● **YOUR INSTRUCTIONS**
Repeat each record below exactly as given.
── RECORDS FOR THIS TASK ──
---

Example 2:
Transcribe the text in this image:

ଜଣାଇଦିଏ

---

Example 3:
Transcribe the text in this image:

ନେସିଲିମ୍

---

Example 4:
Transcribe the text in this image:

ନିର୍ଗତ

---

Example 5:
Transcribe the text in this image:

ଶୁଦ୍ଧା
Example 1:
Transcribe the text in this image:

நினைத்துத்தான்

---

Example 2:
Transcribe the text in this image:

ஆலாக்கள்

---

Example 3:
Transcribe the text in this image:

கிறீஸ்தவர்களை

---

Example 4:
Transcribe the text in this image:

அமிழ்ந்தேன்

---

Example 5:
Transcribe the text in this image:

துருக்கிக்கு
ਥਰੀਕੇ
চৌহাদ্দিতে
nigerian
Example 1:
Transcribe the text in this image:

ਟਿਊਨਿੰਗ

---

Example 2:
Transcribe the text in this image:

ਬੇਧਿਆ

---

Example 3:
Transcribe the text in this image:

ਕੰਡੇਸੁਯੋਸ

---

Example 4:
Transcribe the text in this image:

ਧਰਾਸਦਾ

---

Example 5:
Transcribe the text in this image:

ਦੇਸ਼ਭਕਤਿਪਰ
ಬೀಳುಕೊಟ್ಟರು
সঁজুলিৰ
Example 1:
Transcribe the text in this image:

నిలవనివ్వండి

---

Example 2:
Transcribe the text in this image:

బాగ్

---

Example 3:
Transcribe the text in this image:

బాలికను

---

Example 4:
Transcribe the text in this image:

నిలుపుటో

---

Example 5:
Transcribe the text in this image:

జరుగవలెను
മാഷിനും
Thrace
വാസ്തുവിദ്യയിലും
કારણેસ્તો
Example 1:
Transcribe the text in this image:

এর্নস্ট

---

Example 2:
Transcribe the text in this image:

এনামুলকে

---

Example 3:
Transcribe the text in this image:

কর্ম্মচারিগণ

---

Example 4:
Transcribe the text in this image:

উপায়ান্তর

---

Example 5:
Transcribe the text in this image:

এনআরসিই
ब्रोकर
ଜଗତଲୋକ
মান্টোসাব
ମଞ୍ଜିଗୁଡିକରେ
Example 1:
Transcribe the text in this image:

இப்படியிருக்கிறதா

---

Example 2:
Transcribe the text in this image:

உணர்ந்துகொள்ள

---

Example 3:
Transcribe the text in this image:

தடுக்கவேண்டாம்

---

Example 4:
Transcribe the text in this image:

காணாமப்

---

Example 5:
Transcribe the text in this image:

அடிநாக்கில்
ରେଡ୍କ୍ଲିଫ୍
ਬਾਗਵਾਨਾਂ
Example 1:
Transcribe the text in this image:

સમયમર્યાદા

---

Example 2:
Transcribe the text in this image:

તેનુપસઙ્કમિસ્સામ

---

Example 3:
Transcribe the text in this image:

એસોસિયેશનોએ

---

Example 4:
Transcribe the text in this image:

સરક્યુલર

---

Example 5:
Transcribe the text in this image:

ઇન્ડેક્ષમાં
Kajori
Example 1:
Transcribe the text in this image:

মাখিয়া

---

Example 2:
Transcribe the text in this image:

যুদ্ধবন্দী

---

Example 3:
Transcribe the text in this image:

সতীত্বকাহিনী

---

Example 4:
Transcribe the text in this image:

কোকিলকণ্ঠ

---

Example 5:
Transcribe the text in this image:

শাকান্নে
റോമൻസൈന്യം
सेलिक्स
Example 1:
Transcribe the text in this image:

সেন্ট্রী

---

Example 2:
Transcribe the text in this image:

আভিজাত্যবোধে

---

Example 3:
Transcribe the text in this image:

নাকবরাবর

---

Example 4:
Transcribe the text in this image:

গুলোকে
───
● **RESPONSE AREA**
---

Example 2:
Transcribe the text in this image:

ଜଣାଇଦିଏ

---

Example 3:
Transcribe the text in this image:

ନେସିଲିମ୍

---

Example 4:
Transcribe the text in this image:

ନିର୍ଗତ

---

Example 5:
Transcribe the text in this image:

ଶୁଦ୍ଧା
Example 1:
Transcribe the text in this image:

நினைத்துத்தான்

---

Example 2:
Transcribe the text in this image:

ஆலாக்கள்

---

Example 3:
Transcribe the text in this image:

கிறீஸ்தவர்களை

---

Example 4:
Transcribe the text in this image:

அமிழ்ந்தேன்

---

Example 5:
Transcribe the text in this image:

துருக்கிக்கு
ਥਰੀਕੇ
চৌহাদ্দিতে
nigerian
Example 1:
Transcribe the text in this image:

ਟਿਊਨਿੰਗ

---

Example 2:
Transcribe the text in this image:

ਬੇਧਿਆ

---

Example 3:
Transcribe the text in this image:

ਕੰਡੇਸੁਯੋਸ

---

Example 4:
Transcribe the text in this image:

ਧਰਾਸਦਾ

---

Example 5:
Transcribe the text in this image:

ਦੇਸ਼ਭਕਤਿਪਰ
ಬೀಳುಕೊಟ್ಟರು
সঁজুলিৰ
Example 1:
Transcribe the text in this image:

నిలవనివ్వండి

---

Example 2:
Transcribe the text in this image:

బాగ్

---

Example 3:
Transcribe the text in this image:

బాలికను

---

Example 4:
Transcribe the text in this image:

నిలుపుటో

---

Example 5:
Transcribe the text in this image:

జరుగవలెను
മാഷിനും
Thrace
വാസ്തുവിദ്യയിലും
કારણેસ્તો
Example 1:
Transcribe the text in this image:

এর্নস্ট

---

Example 2:
Transcribe the text in this image:

এনামুলকে

---

Example 3:
Transcribe the text in this image:

কর্ম্মচারিগণ

---

Example 4:
Transcribe the text in this image:

উপায়ান্তর

---

Example 5:
Transcribe the text in this image:

এনআরসিই
ब्रोकर
ଜଗତଲୋକ
মান্টোসাব
ମଞ୍ଜିଗୁଡିକରେ
Example 1:
Transcribe the text in this image:

இப்படியிருக்கிறதா

---

Example 2:
Transcribe the text in this image:

உணர்ந்துகொள்ள

---

Example 3:
Transcribe the text in this image:

தடுக்கவேண்டாம்

---

Example 4:
Transcribe the text in this image:

காணாமப்

---

Example 5:
Transcribe the text in this image:

அடிநாக்கில்
ରେଡ୍କ୍ଲିଫ୍
ਬਾਗਵਾਨਾਂ
Example 1:
Transcribe the text in this image:

સમયમર્યાદા

---

Example 2:
Transcribe the text in this image:

તેનુપસઙ્કમિસ્સામ

---

Example 3:
Transcribe the text in this image:

એસોસિયેશનોએ

---

Example 4:
Transcribe the text in this image:

સરક્યુલર

---

Example 5:
Transcribe the text in this image:

ઇન્ડેક્ષમાં
Kajori
Example 1:
Transcribe the text in this image:

মাখিয়া

---

Example 2:
Transcribe the text in this image:

যুদ্ধবন্দী

---

Example 3:
Transcribe the text in this image:

সতীত্বকাহিনী

---

Example 4:
Transcribe the text in this image:

কোকিলকণ্ঠ

---

Example 5:
Transcribe the text in this image:

শাকান্নে
റോമൻസൈന്യം
सेलिक्स
Example 1:
Transcribe the text in this image:

সেন্ট্রী

---

Example 2:
Transcribe the text in this image:

আভিজাত্যবোধে

---

Example 3:
Transcribe the text in this image:

নাকবরাবর

---

Example 4:
Transcribe the text in this image:

গুলোকে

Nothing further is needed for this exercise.